■ **What to do**: Print the lines from the start of the items through the line that contains "Dot at: (195, 248)", including that line, leaving out the pictures.

■ **Task input**:
************

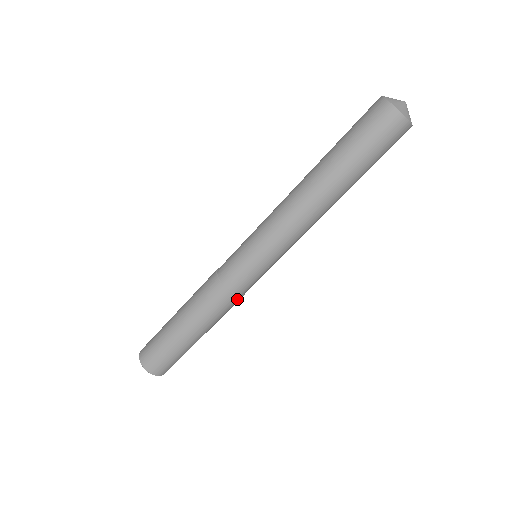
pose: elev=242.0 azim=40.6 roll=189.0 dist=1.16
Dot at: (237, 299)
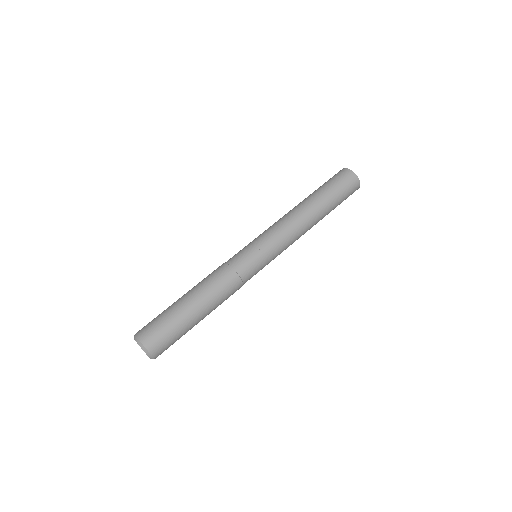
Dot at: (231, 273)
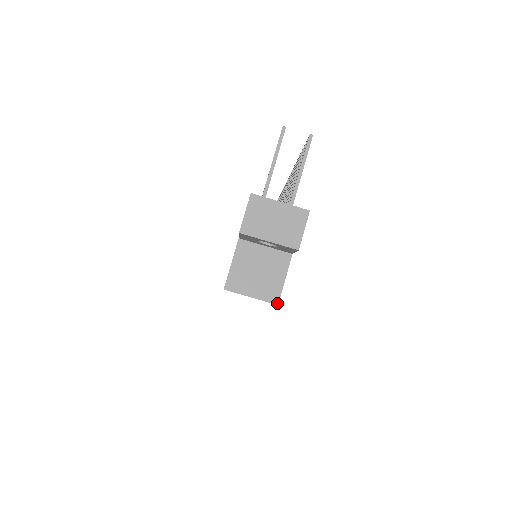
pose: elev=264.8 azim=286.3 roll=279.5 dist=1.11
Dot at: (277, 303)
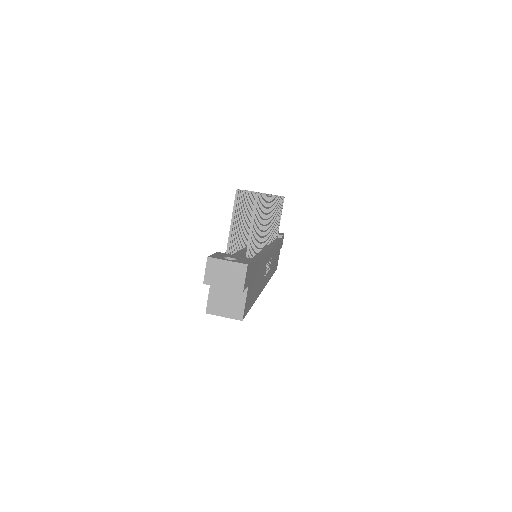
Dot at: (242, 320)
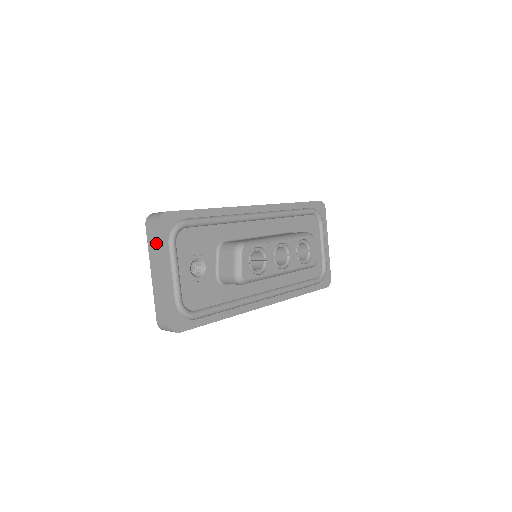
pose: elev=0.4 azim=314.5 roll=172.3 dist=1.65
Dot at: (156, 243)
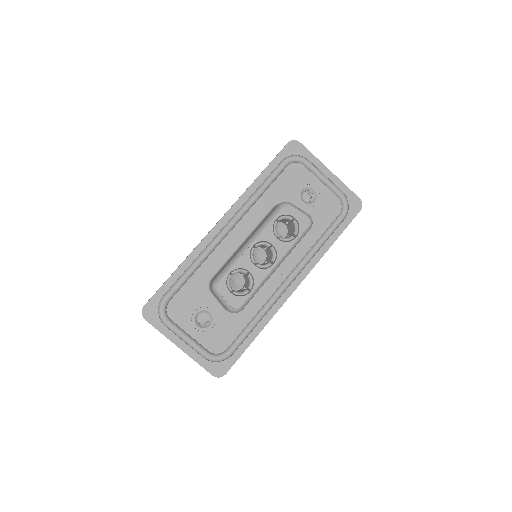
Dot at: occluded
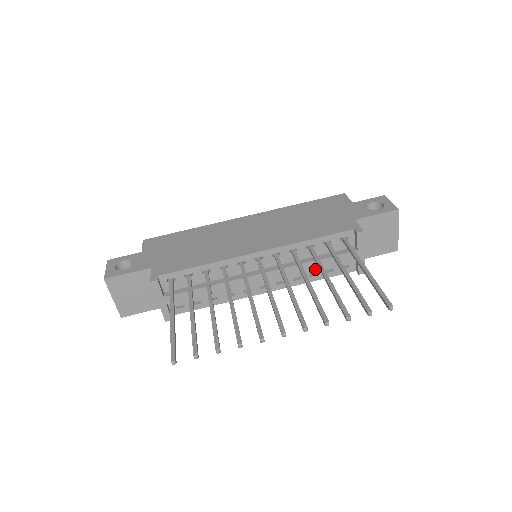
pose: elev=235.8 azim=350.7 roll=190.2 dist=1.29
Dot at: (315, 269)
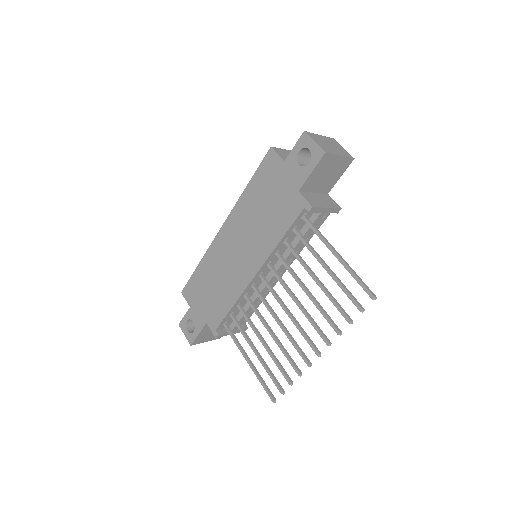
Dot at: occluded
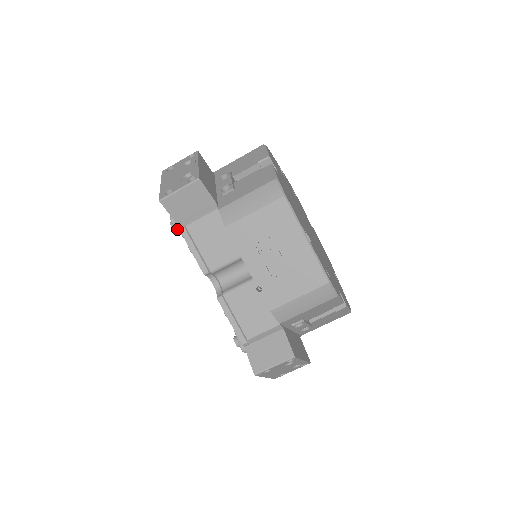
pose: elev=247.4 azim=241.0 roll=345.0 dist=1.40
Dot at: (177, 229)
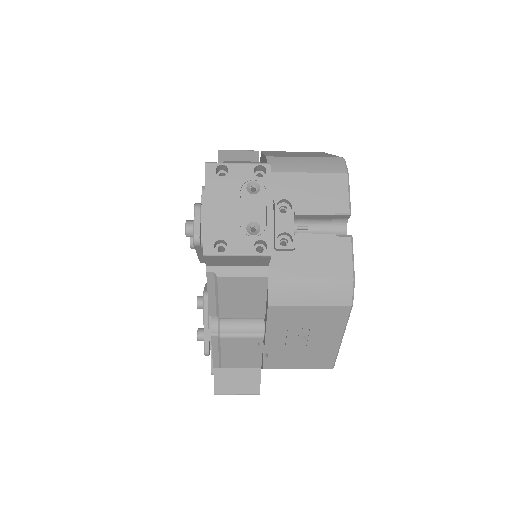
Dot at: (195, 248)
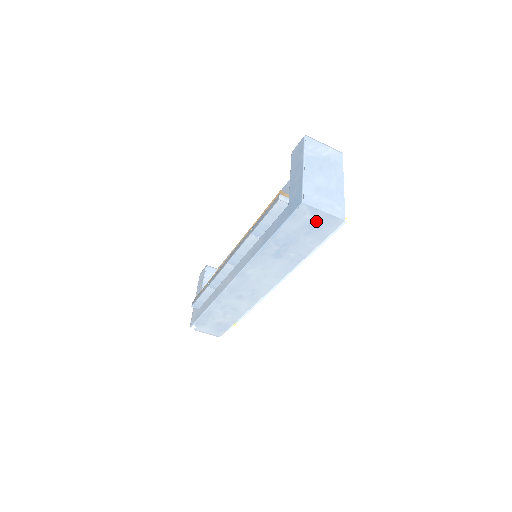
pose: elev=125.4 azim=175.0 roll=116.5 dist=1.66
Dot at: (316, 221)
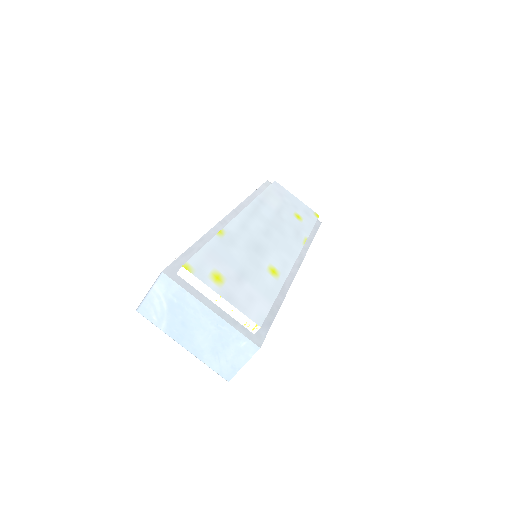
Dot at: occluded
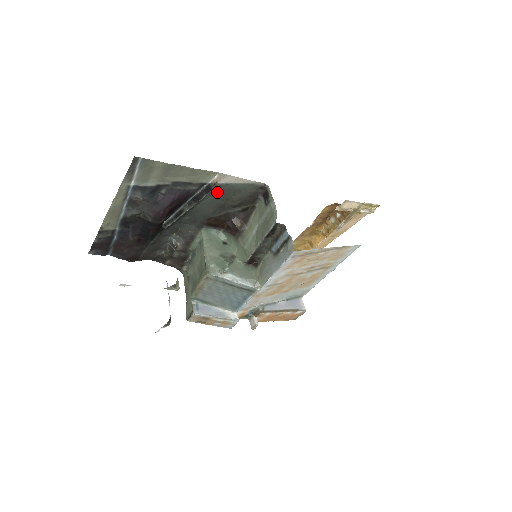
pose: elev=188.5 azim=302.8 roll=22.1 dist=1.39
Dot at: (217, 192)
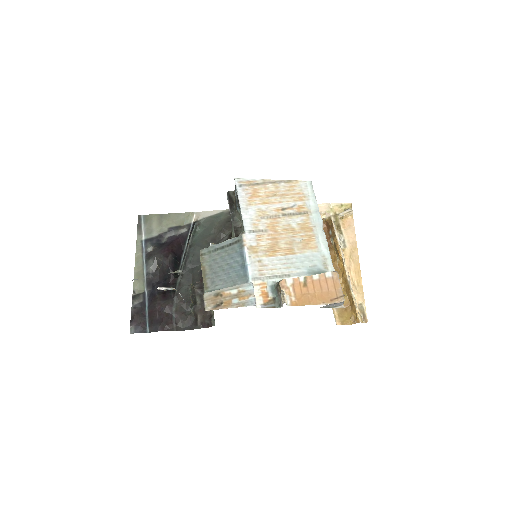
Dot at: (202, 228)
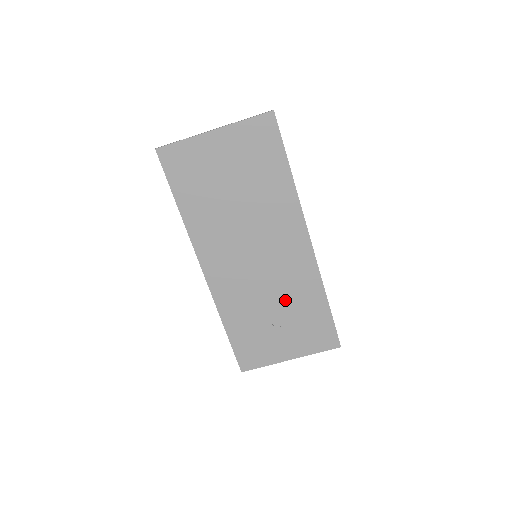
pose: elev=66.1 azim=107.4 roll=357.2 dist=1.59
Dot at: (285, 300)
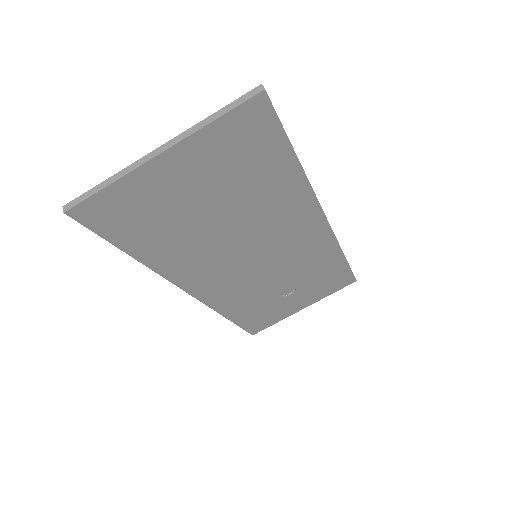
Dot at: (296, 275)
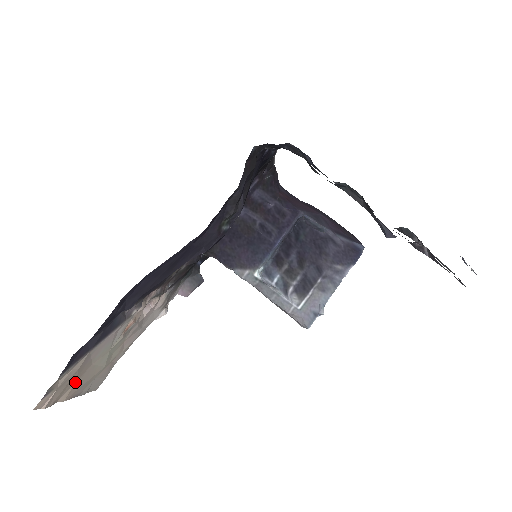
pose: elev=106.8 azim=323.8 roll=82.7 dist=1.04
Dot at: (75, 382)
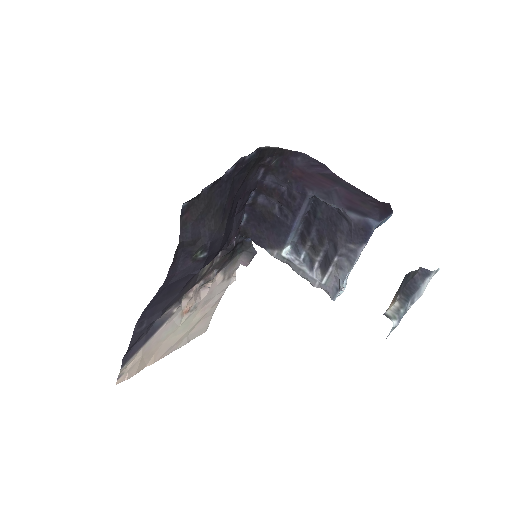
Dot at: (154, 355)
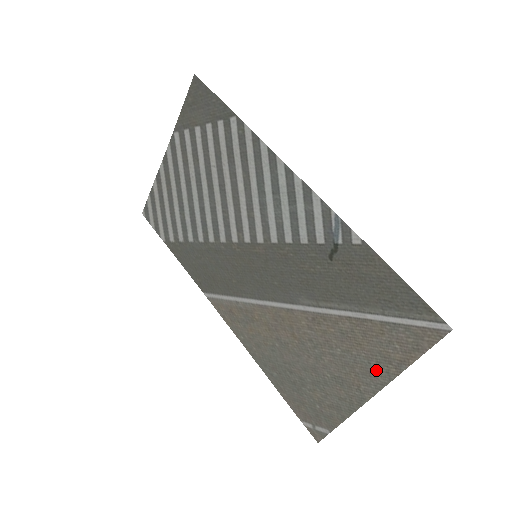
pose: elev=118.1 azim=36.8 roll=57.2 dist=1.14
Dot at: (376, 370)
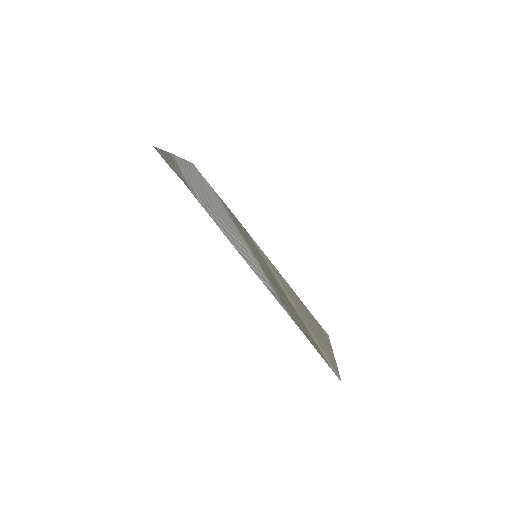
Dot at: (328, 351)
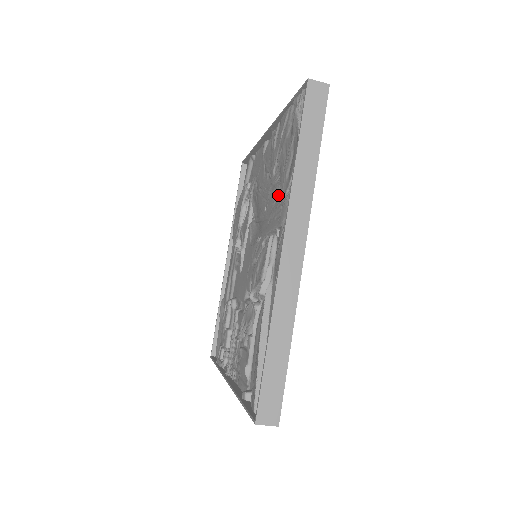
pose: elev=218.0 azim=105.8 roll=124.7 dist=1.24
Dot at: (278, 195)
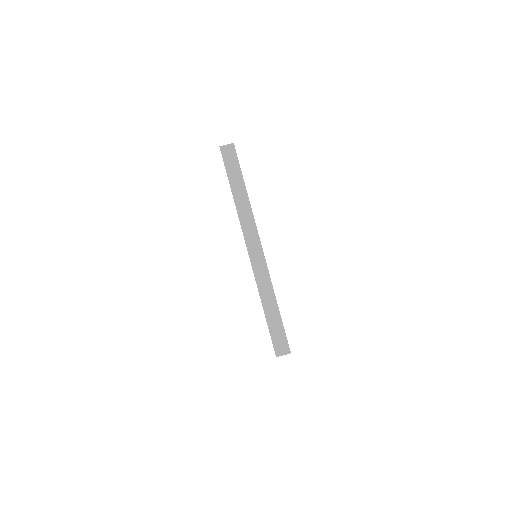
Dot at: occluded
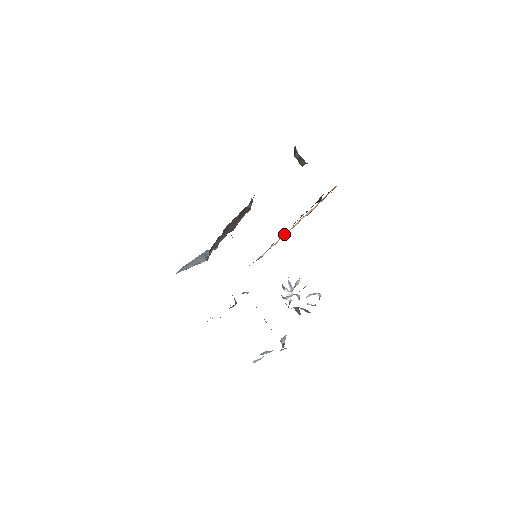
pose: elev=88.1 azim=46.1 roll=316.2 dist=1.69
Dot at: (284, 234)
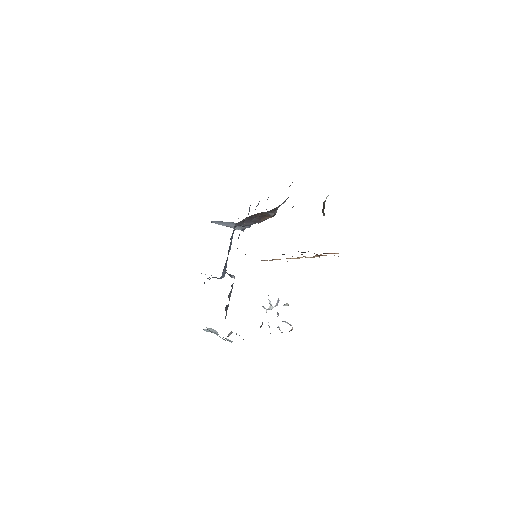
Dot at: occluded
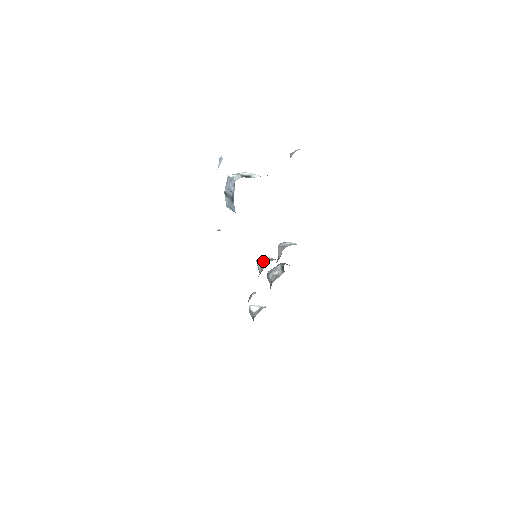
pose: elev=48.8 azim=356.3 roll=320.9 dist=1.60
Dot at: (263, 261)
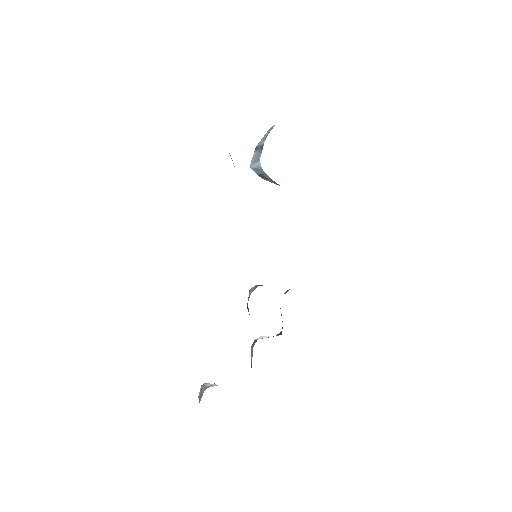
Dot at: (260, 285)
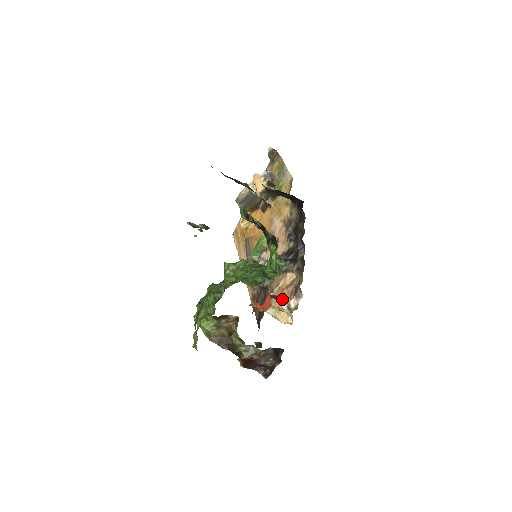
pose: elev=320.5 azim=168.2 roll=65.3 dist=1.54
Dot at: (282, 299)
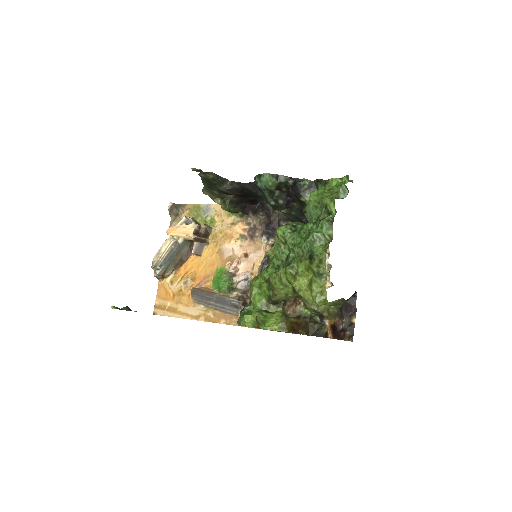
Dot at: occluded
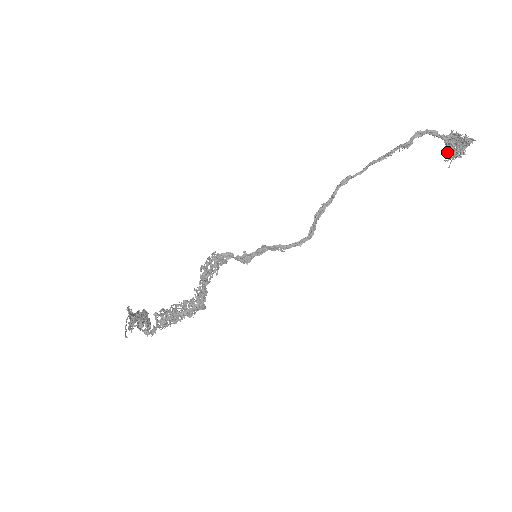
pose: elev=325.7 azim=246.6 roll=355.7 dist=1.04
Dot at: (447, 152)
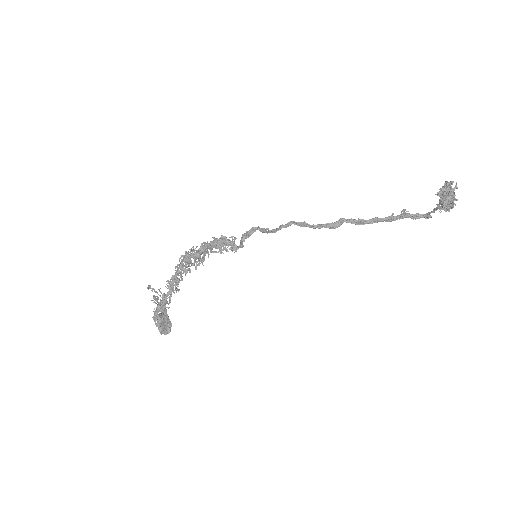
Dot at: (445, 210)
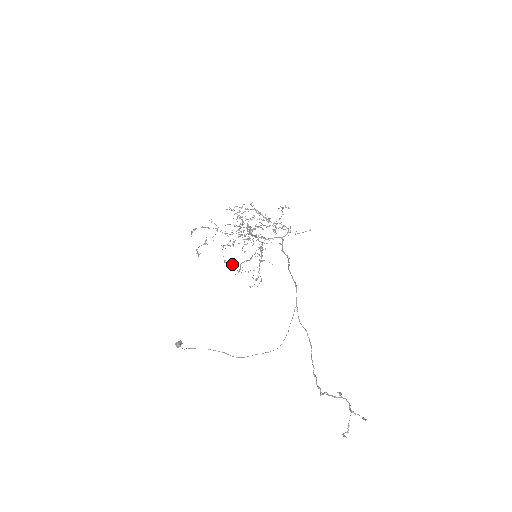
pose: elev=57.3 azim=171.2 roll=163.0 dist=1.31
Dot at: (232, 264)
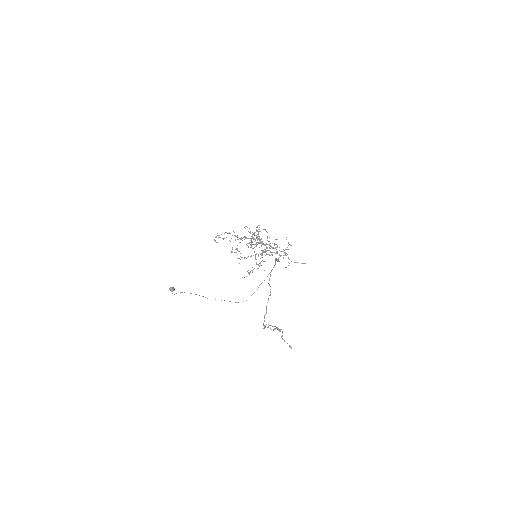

************

■ **Expected answer**:
pose: elev=242.0 azim=40.6 roll=189.0 dist=1.16
Dot at: (237, 299)
Dot at: (231, 273)
pose: elev=264.8 azim=286.3 roll=279.5 dist=1.11
Dot at: (277, 303)
Dot at: (242, 320)
pose: elev=0.4 azim=314.5 roll=172.3 dist=1.65
Dot at: (156, 243)
Dot at: occluded
pose: elev=235.8 azim=350.7 roll=190.2 dist=1.29
Dot at: (315, 269)
Dot at: occluded
pose: elev=247.4 azim=241.0 roll=345.0 dist=1.40
Dot at: (177, 229)
Dot at: (195, 248)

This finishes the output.